Your assignment:
Once you reach the line containing "[317,92,334,103] dia, ->" in the entries below, write out that line and each one after it down to the line containing "[177,211,191,219] sín ->", exactly and with nothing added.
━━━ Given information
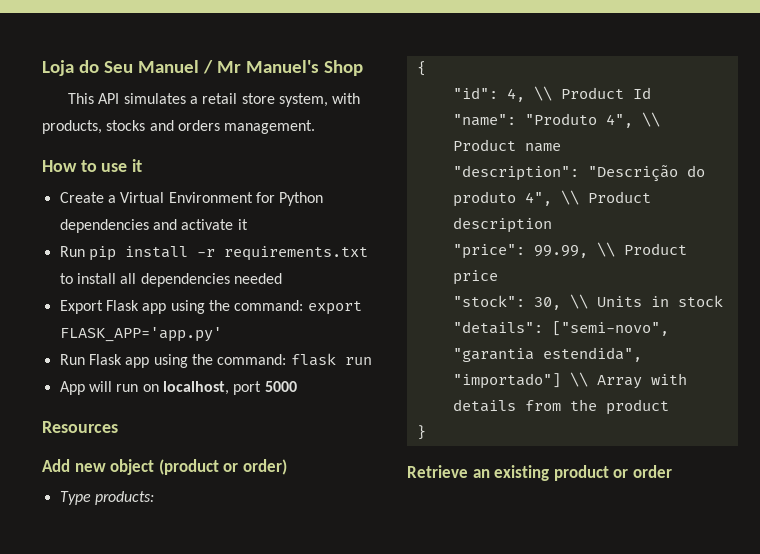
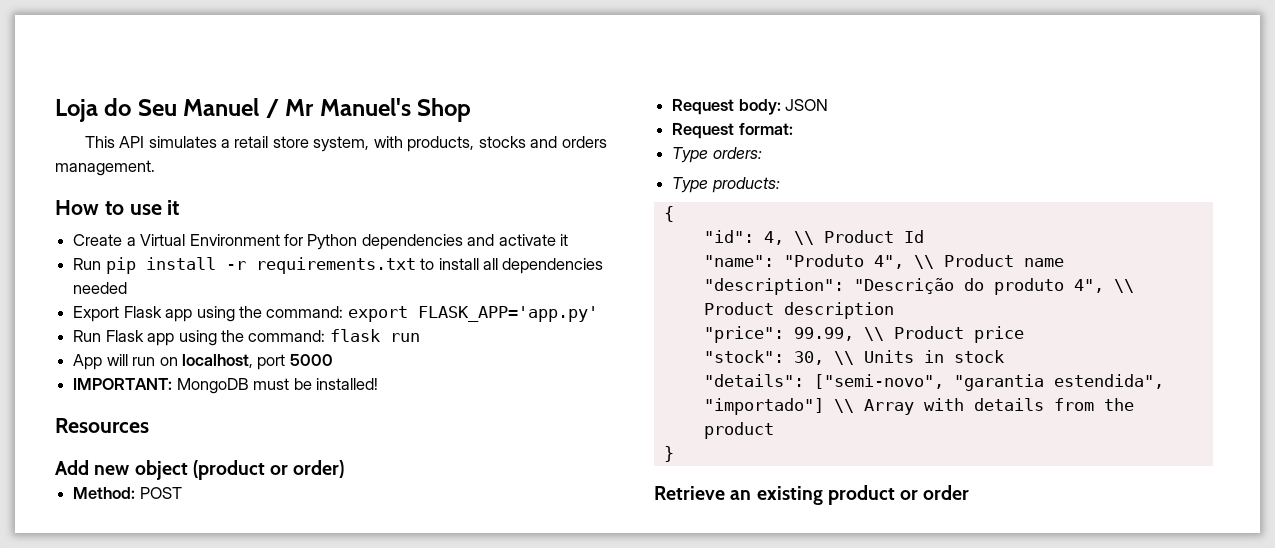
(297, 386) none -> [73,378,378,394] // IMPORTANT: MongoDB must be installed!
(287, 467) none -> [73,487,182,499] [672,99,829,115] [672,123,793,139] [672,147,762,163] // Method: POST // Request body: JSON // Request format: // Type orders:

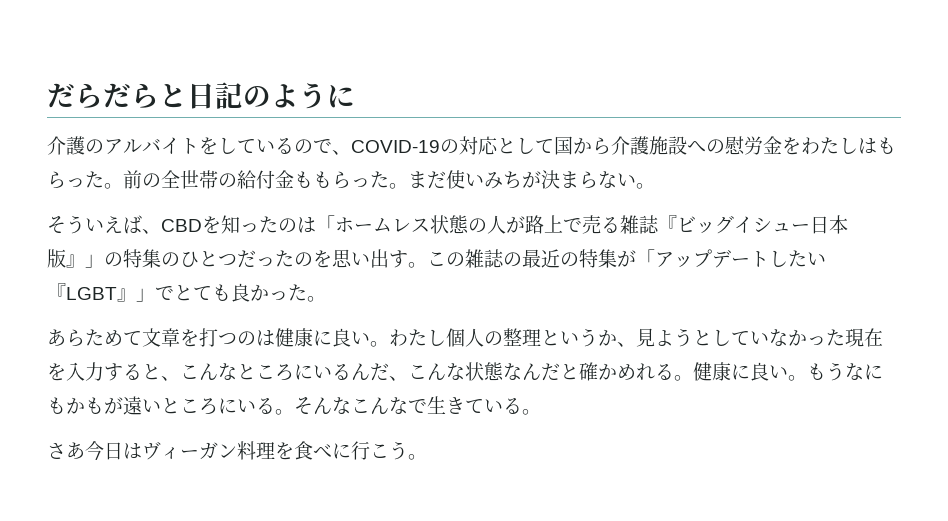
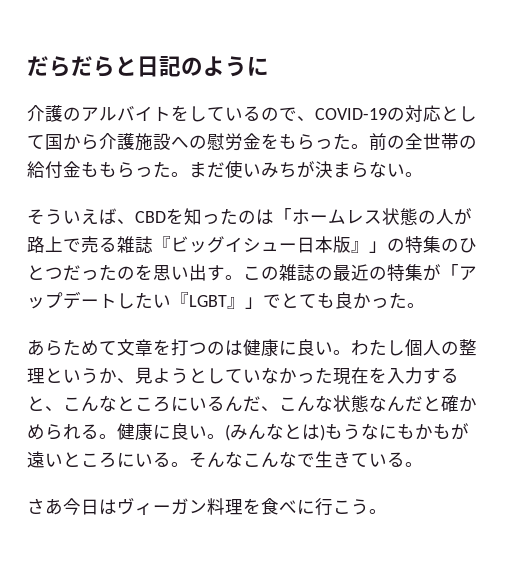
[801,137,877,155] わたしは -> (279, 141) none
(636, 372) none -> [45,424,63,440] ら
(807, 378) none -> [225,423,325,441] (みんなとは)

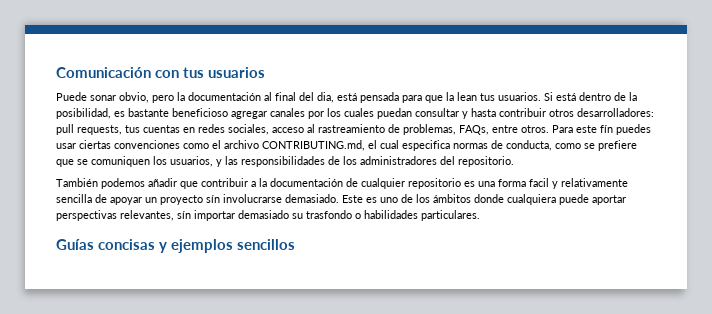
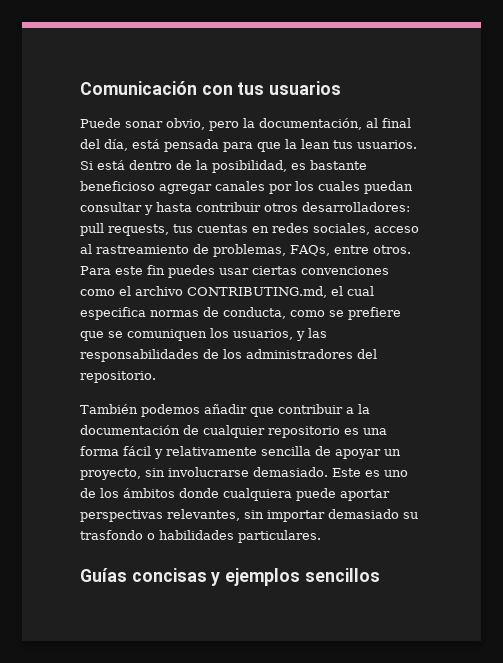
[188,92,261,101] documentación -> [259,118,362,130] documentación,
[317,92,334,103] dia, -> [104,139,128,151] día,
[600,125,613,133] fín -> [147,265,165,275] fin
[241,156,325,167] responsibilidades -> [80,349,199,362] responsabilidades
[529,178,549,187] facil -> [123,446,151,456] fácil
[160,195,220,205] proyecto sín -> [80,468,165,480] proyecto, sin
[177,211,191,219] sín -> [244,510,264,519] sin

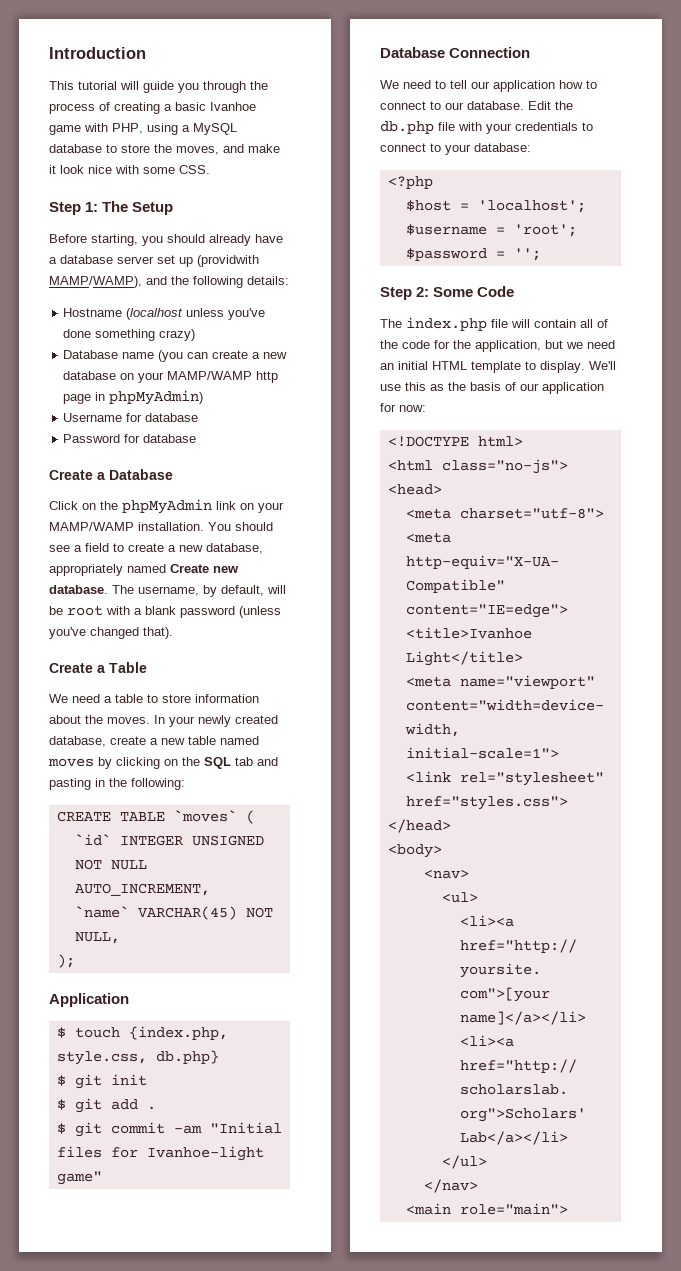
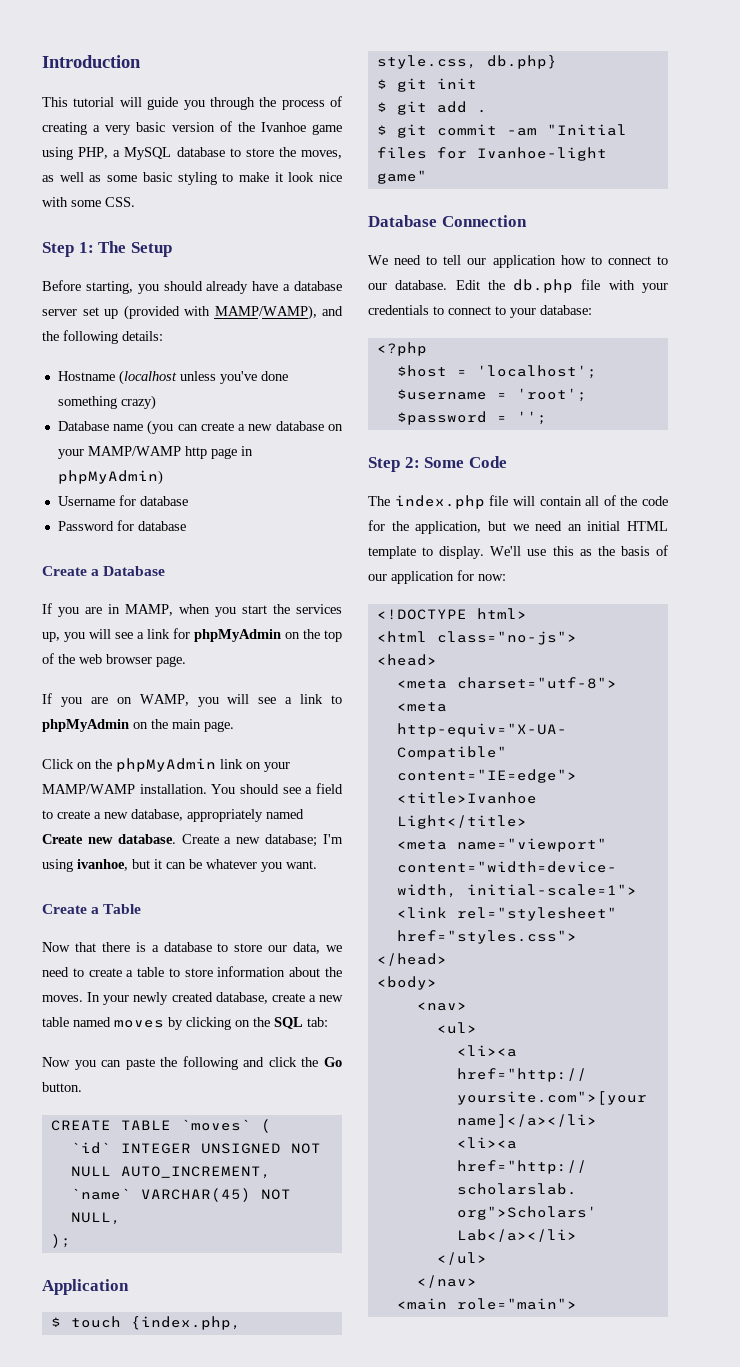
[175,102,256,111] [49,123,178,135] basic Ivanhoe game with PHP, using -> [105,121,342,135] [42,147,109,160] very basic version of the Ivanhoe game using PHP,
[223,144,244,153] and -> [42,172,234,185] as well as some basic styling to
[197,255,259,267] (providwith -> [123,305,210,320] (provided with
(173, 474) none -> [42,603,342,617] [42,628,342,642] [42,653,186,667] [42,693,342,707] [42,719,234,732] // If you are in MAMP, when you start the services up, you will see a link for phpMyAdmin on the top of the web browser page. // If you are on WAMP, you will see a link to phpMyAdmin on the main page.
[112,585,286,597] [49,605,281,618] [49,627,173,639] [49,662,147,673] [49,694,100,703] The username, by default, will be root with a blank password (unless you've changed that). // Create a Table // We need -> [181,834,343,847] [42,859,317,872] [42,904,142,914] [42,942,342,954] [42,967,122,977] Create a new database; I'm using ivanhoe, but it can be whatever you want. // Create a Table // Now that there is a database to store our data, we need to create
[235,757,278,766] [49,778,185,790] tab and pasting in the following: -> [307,1017,328,1027] [42,1056,342,1070] [42,1082,82,1092] tab: // Now you can paste the following and click the Go button.

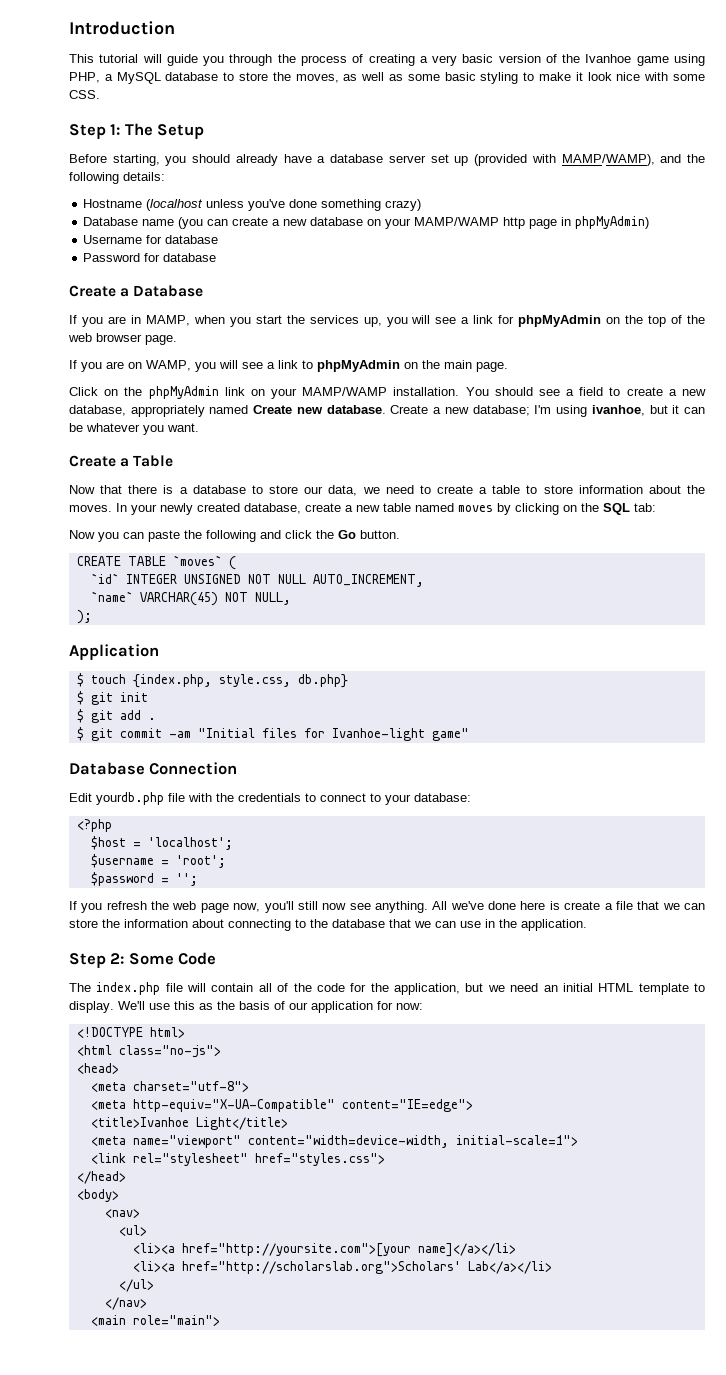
[368,255,668,268] [368,279,574,293] We need to tell our application how to connect to our database. Edit the db.php -> [69,792,164,805] Edit yourdb.php
[642,283,668,293] your -> [216,793,234,802] the
(547, 418) none -> [69,901,706,913] [69,919,587,931] // If you refresh the web page now, you'll still now see anything. All we've done here is create a file that we can store the information about connecting to the database that we can use in the application.

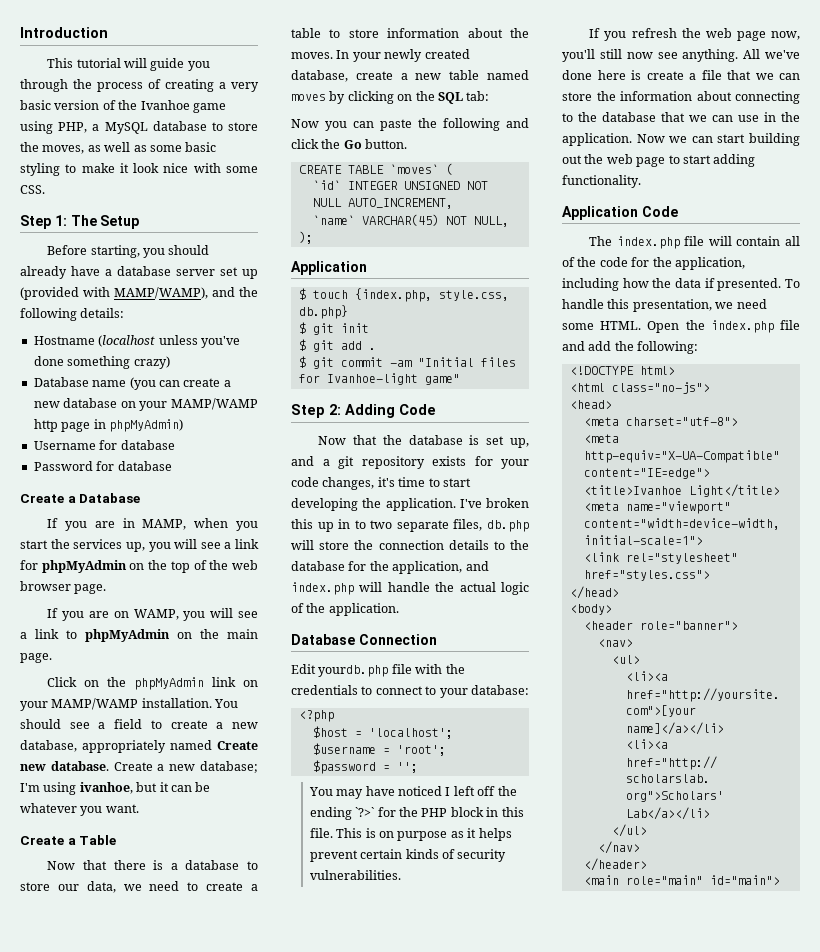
(469, 734) none -> [291,404,436,418] [318,435,529,448] [291,456,529,469] [291,477,471,490] [291,498,529,511] [291,519,529,532] [291,540,529,550] [291,561,489,574] [291,582,529,595] [291,603,399,616] // Step 2: Adding Code // Now that the database is set up, and a git repository exists for your code changes, it's time to start developing the application. I've broken this up in to two separate files, db.php will store the connection details to the database for the application, and index.php will handle the actual logic of the application.
(198, 879) none -> [308,786,517,799] [309,807,524,820] [309,828,512,841] [309,849,507,862] [309,870,401,880] // You may have noticed I left off the ending `?>` for the PHP block in this file. This is on purpose as it helps prevent certain kinds of security vulnerabilities.
[69,953,174,968] // Step 2: Some -> [636,133,800,146] [562,154,756,167] [562,175,641,188] [562,206,638,220] Now we can start building out the web page to start adding functionality. // Application
[465,983,705,995] [69,1001,423,1013] but we need an initial HTML template to display. We'll use this as the basis of our application for now: -> [562,278,800,291] [562,299,767,312] [562,320,800,333] [562,341,699,354] including how the data if presented. To handle this presentation, we need some HTML. Open the index.php file and add the following:
(119, 1195) none -> [583,621,738,630] // <header role="banner">
(147, 1303) none -> [583,858,647,871] // </header>
[132,1315,220,1326] role="main"> -> [625,875,780,885] role="main" id="main">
━━━━━━
Solved problem:
[317,92,334,103] dia, -> [104,139,128,151] día,
[600,125,613,133] fín -> [147,265,165,275] fin
[241,156,325,167] responsibilidades -> [80,349,199,362] responsabilidades
[529,178,549,187] facil -> [123,446,151,456] fácil
[160,195,220,205] proyecto sín -> [80,468,165,480] proyecto, sin
[177,211,191,219] sín -> [244,510,264,519] sin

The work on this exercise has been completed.